Depuis que Milon avait voulu être consul sans sa permission, Pompée voulait le perdre ; il institua une question touchant le meurtre commis sur la voie Appienne ; puis il désigna les trois cent soixante jurés qui devaient juger Milon et le quœsitor chargé de présider au jugement. Pour la première fois, le procès commença par l’audition des témoins : jusque-là elle n’avait lieu qu’après les plaidoiries ; mais elle fut troublée par la fureur des amis de Clodius. Un des défenseurs de Milon se vit obligé de se réfugier dans le tribunal, et on demanda que Pompée, assis près du temple de Saturne, d’où il voyait le tumulte et semblait présider au Forum, vînt avec une force armée assurer la tranquillité des débats. Il vint en effet avec des soldats le lendemain. Ce jour-là, Rome avait un air d’émeute ; toutes les boutiques étaient fermées. Pompée avait placé des soldats à toutes les issues et devant tous les temples du Forum. Cicéron prononça un discours plein d’habileté, mais où l’on sent un peu d’embarras, car tantôt il disculpe, tantôt il loue Milon d’avoir tué Clodius. On peut croire que cet embarras fut encore plus grand en présence d’une foule dans laquelle beaucoup regrettaient Clodius, et en présence de bandits contre lesquels il ne se sentait protégé que par l’ennemi de Milon. En effet, le commencement de son discours fut accueilli par d’immenses huées, et le silence ne se rétablit dans cette multitude que lorsqu’elle eut senti le fer des soldats. Cicéron put alors reprendre son exorde ; mais il y avait dans cet incident de quoi troubler l’avocat.

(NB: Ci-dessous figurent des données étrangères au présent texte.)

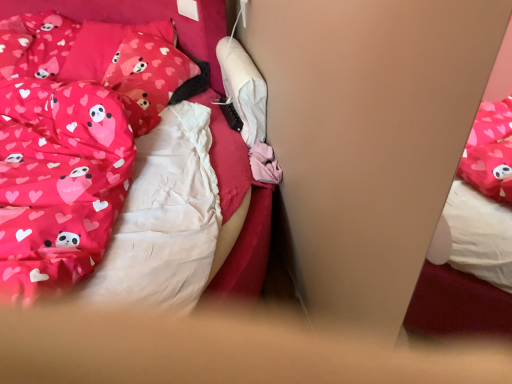
Question: From the image's perspective, is pink fabric pillow at upper left, acting as the 1th pillow starting from the back, located above or below pink satin bed at center?

Choices:
 (A) above
 (B) below

Answer: (A)

Question: Based on their positions, is pink fabric pillow at upper left, the 2th pillow in the front-to-back sequence, located to the left or right of pink satin bed at center?

Choices:
 (A) right
 (B) left

Answer: (A)

Question: Estimate the real-world distances between objects in this image. Which object is closer to the matte pink fabric pillow at upper left, arranged as the first pillow when viewed from the front?

Choices:
 (A) pink satin bed at center
 (B) pink fabric pillow at upper left, acting as the 1th pillow starting from the back

Answer: (B)

Question: Which object is the closest to the pink satin bed at center?

Choices:
 (A) matte pink fabric pillow at upper left, positioned as the 2th pillow in back-to-front order
 (B) pink fabric pillow at upper left, acting as the 1th pillow starting from the back

Answer: (A)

Qu’on se figure bien la situation et le lieu de la scène. Domitius, qui préside le débat, est sur le tribunal, à la droite du Forum, devant le temple de Castor, dont trois colonnes indiquent aujourd’hui l’emplacement. Au pied du Capitole, du côté de l’Ærarium, c’est-à-dire du temple de Saturne, dont huit colonnes sont encore debout. Pompée est assis, comme la veille, entouré de soldats. En présence des lieux, on s’explique pourquoi Cicéron, s’adressant à lui, disait : « J’élève la voix pour que tu m’entendes. » En effet, il y avait entre eux plus de la demi-longueur du Forum. C’était ce même Forum dans lequel peu de temps auparavant avaient eu lieu les scènes de désordre qui suivirent la mort de Clodius ; Cicéron, en l’accusant d’avoir incendié mort le temple du sénat qu’il voulait renverser vivant, pouvait montrer les ruines de la curie embrasée par ses funérailles.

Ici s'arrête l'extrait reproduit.